▶ JOB:
Copy every line of the listing below word for word, in its original order.

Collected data
━━━━━━━━

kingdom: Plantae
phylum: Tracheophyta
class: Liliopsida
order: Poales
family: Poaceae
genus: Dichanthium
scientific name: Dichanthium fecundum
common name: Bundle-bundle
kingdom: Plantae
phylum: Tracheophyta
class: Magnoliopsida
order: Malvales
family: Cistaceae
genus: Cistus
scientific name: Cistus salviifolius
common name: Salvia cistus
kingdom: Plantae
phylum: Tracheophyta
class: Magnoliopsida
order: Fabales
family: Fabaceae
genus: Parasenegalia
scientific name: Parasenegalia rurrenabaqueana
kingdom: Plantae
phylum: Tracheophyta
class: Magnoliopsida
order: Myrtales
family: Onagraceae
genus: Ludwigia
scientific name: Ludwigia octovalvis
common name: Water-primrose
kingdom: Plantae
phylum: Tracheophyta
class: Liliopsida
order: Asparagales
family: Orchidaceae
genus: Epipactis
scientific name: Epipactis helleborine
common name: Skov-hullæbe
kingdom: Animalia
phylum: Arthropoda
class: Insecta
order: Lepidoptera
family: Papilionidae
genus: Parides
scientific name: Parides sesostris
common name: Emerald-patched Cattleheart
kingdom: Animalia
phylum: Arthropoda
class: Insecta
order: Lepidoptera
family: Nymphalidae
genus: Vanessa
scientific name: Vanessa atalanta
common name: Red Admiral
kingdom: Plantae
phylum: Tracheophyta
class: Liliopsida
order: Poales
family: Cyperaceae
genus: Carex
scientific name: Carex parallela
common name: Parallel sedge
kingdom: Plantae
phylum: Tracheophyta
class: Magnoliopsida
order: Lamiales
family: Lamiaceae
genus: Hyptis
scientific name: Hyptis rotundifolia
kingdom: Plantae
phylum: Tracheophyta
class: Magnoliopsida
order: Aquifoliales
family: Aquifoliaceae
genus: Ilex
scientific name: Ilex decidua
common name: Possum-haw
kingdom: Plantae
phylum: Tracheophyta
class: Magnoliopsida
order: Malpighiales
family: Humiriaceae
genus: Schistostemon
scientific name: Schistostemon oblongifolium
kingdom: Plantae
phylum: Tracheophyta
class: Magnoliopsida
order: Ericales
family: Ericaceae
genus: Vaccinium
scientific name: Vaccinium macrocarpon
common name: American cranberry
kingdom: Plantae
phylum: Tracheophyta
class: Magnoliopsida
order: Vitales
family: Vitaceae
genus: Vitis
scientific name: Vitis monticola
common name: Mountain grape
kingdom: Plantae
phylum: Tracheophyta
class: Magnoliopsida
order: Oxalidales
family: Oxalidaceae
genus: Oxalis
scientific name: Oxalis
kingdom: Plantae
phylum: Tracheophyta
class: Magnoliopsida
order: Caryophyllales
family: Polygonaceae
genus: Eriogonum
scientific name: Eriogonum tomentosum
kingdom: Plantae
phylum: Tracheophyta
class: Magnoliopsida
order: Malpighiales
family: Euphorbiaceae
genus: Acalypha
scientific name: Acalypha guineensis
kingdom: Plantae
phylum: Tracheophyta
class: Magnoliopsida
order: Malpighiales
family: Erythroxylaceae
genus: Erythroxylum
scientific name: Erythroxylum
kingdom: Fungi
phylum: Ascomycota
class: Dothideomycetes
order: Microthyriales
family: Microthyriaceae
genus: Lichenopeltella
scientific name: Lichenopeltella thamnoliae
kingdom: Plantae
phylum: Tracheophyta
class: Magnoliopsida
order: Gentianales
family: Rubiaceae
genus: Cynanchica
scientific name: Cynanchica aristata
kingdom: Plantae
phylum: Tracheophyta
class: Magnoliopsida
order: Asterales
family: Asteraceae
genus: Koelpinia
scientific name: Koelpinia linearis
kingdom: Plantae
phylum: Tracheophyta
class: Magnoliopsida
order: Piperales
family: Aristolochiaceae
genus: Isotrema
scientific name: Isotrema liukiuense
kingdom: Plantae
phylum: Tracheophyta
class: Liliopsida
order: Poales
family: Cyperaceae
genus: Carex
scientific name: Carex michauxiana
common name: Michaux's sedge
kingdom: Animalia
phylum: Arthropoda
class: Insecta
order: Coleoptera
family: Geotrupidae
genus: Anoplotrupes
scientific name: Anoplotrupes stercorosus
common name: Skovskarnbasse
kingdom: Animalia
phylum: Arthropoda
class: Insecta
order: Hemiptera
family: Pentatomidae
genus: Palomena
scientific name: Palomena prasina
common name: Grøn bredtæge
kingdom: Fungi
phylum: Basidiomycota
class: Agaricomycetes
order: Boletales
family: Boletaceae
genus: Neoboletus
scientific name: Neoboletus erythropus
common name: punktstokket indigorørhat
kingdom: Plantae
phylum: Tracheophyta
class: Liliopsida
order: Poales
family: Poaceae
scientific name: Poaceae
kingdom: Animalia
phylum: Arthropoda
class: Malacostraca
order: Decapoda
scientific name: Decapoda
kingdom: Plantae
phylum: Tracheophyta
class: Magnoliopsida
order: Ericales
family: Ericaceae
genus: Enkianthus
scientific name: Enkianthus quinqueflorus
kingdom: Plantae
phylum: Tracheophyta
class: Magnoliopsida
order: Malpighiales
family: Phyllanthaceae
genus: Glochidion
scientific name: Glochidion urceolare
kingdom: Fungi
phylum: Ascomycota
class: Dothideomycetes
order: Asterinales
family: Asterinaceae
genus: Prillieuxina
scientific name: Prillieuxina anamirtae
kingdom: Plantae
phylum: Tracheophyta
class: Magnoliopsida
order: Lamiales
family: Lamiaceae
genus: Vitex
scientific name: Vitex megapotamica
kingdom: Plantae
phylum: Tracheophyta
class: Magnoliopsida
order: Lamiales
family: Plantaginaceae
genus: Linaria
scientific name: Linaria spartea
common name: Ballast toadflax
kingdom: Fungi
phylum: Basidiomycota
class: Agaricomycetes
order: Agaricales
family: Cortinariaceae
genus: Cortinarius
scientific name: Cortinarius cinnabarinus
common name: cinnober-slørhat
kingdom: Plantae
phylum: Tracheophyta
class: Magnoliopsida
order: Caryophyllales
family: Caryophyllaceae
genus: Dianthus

━━━━━━━━

▶ ANSWER IN FULL:
kingdom: Plantae
phylum: Tracheophyta
class: Liliopsida
order: Poales
family: Poaceae
genus: Dichanthium
scientific name: Dichanthium fecundum
common name: Bundle-bundle
kingdom: Plantae
phylum: Tracheophyta
class: Magnoliopsida
order: Malvales
family: Cistaceae
genus: Cistus
scientific name: Cistus salviifolius
common name: Salvia cistus
kingdom: Plantae
phylum: Tracheophyta
class: Magnoliopsida
order: Fabales
family: Fabaceae
genus: Parasenegalia
scientific name: Parasenegalia rurrenabaqueana
kingdom: Plantae
phylum: Tracheophyta
class: Magnoliopsida
order: Myrtales
family: Onagraceae
genus: Ludwigia
scientific name: Ludwigia octovalvis
common name: Water-primrose
kingdom: Plantae
phylum: Tracheophyta
class: Liliopsida
order: Asparagales
family: Orchidaceae
genus: Epipactis
scientific name: Epipactis helleborine
common name: Skov-hullæbe
kingdom: Animalia
phylum: Arthropoda
class: Insecta
order: Lepidoptera
family: Papilionidae
genus: Parides
scientific name: Parides sesostris
common name: Emerald-patched Cattleheart
kingdom: Animalia
phylum: Arthropoda
class: Insecta
order: Lepidoptera
family: Nymphalidae
genus: Vanessa
scientific name: Vanessa atalanta
common name: Red Admiral
kingdom: Plantae
phylum: Tracheophyta
class: Liliopsida
order: Poales
family: Cyperaceae
genus: Carex
scientific name: Carex parallela
common name: Parallel sedge
kingdom: Plantae
phylum: Tracheophyta
class: Magnoliopsida
order: Lamiales
family: Lamiaceae
genus: Hyptis
scientific name: Hyptis rotundifolia
kingdom: Plantae
phylum: Tracheophyta
class: Magnoliopsida
order: Aquifoliales
family: Aquifoliaceae
genus: Ilex
scientific name: Ilex decidua
common name: Possum-haw
kingdom: Plantae
phylum: Tracheophyta
class: Magnoliopsida
order: Malpighiales
family: Humiriaceae
genus: Schistostemon
scientific name: Schistostemon oblongifolium
kingdom: Plantae
phylum: Tracheophyta
class: Magnoliopsida
order: Ericales
family: Ericaceae
genus: Vaccinium
scientific name: Vaccinium macrocarpon
common name: American cranberry
kingdom: Plantae
phylum: Tracheophyta
class: Magnoliopsida
order: Vitales
family: Vitaceae
genus: Vitis
scientific name: Vitis monticola
common name: Mountain grape
kingdom: Plantae
phylum: Tracheophyta
class: Magnoliopsida
order: Oxalidales
family: Oxalidaceae
genus: Oxalis
scientific name: Oxalis
kingdom: Plantae
phylum: Tracheophyta
class: Magnoliopsida
order: Caryophyllales
family: Polygonaceae
genus: Eriogonum
scientific name: Eriogonum tomentosum
kingdom: Plantae
phylum: Tracheophyta
class: Magnoliopsida
order: Malpighiales
family: Euphorbiaceae
genus: Acalypha
scientific name: Acalypha guineensis
kingdom: Plantae
phylum: Tracheophyta
class: Magnoliopsida
order: Malpighiales
family: Erythroxylaceae
genus: Erythroxylum
scientific name: Erythroxylum
kingdom: Fungi
phylum: Ascomycota
class: Dothideomycetes
order: Microthyriales
family: Microthyriaceae
genus: Lichenopeltella
scientific name: Lichenopeltella thamnoliae
kingdom: Plantae
phylum: Tracheophyta
class: Magnoliopsida
order: Gentianales
family: Rubiaceae
genus: Cynanchica
scientific name: Cynanchica aristata
kingdom: Plantae
phylum: Tracheophyta
class: Magnoliopsida
order: Asterales
family: Asteraceae
genus: Koelpinia
scientific name: Koelpinia linearis
kingdom: Plantae
phylum: Tracheophyta
class: Magnoliopsida
order: Piperales
family: Aristolochiaceae
genus: Isotrema
scientific name: Isotrema liukiuense
kingdom: Plantae
phylum: Tracheophyta
class: Liliopsida
order: Poales
family: Cyperaceae
genus: Carex
scientific name: Carex michauxiana
common name: Michaux's sedge
kingdom: Animalia
phylum: Arthropoda
class: Insecta
order: Coleoptera
family: Geotrupidae
genus: Anoplotrupes
scientific name: Anoplotrupes stercorosus
common name: Skovskarnbasse
kingdom: Animalia
phylum: Arthropoda
class: Insecta
order: Hemiptera
family: Pentatomidae
genus: Palomena
scientific name: Palomena prasina
common name: Grøn bredtæge
kingdom: Fungi
phylum: Basidiomycota
class: Agaricomycetes
order: Boletales
family: Boletaceae
genus: Neoboletus
scientific name: Neoboletus erythropus
common name: punktstokket indigorørhat
kingdom: Plantae
phylum: Tracheophyta
class: Liliopsida
order: Poales
family: Poaceae
scientific name: Poaceae
kingdom: Animalia
phylum: Arthropoda
class: Malacostraca
order: Decapoda
scientific name: Decapoda
kingdom: Plantae
phylum: Tracheophyta
class: Magnoliopsida
order: Ericales
family: Ericaceae
genus: Enkianthus
scientific name: Enkianthus quinqueflorus
kingdom: Plantae
phylum: Tracheophyta
class: Magnoliopsida
order: Malpighiales
family: Phyllanthaceae
genus: Glochidion
scientific name: Glochidion urceolare
kingdom: Fungi
phylum: Ascomycota
class: Dothideomycetes
order: Asterinales
family: Asterinaceae
genus: Prillieuxina
scientific name: Prillieuxina anamirtae
kingdom: Plantae
phylum: Tracheophyta
class: Magnoliopsida
order: Lamiales
family: Lamiaceae
genus: Vitex
scientific name: Vitex megapotamica
kingdom: Plantae
phylum: Tracheophyta
class: Magnoliopsida
order: Lamiales
family: Plantaginaceae
genus: Linaria
scientific name: Linaria spartea
common name: Ballast toadflax
kingdom: Fungi
phylum: Basidiomycota
class: Agaricomycetes
order: Agaricales
family: Cortinariaceae
genus: Cortinarius
scientific name: Cortinarius cinnabarinus
common name: cinnober-slørhat
kingdom: Plantae
phylum: Tracheophyta
class: Magnoliopsida
order: Caryophyllales
family: Caryophyllaceae
genus: Dianthus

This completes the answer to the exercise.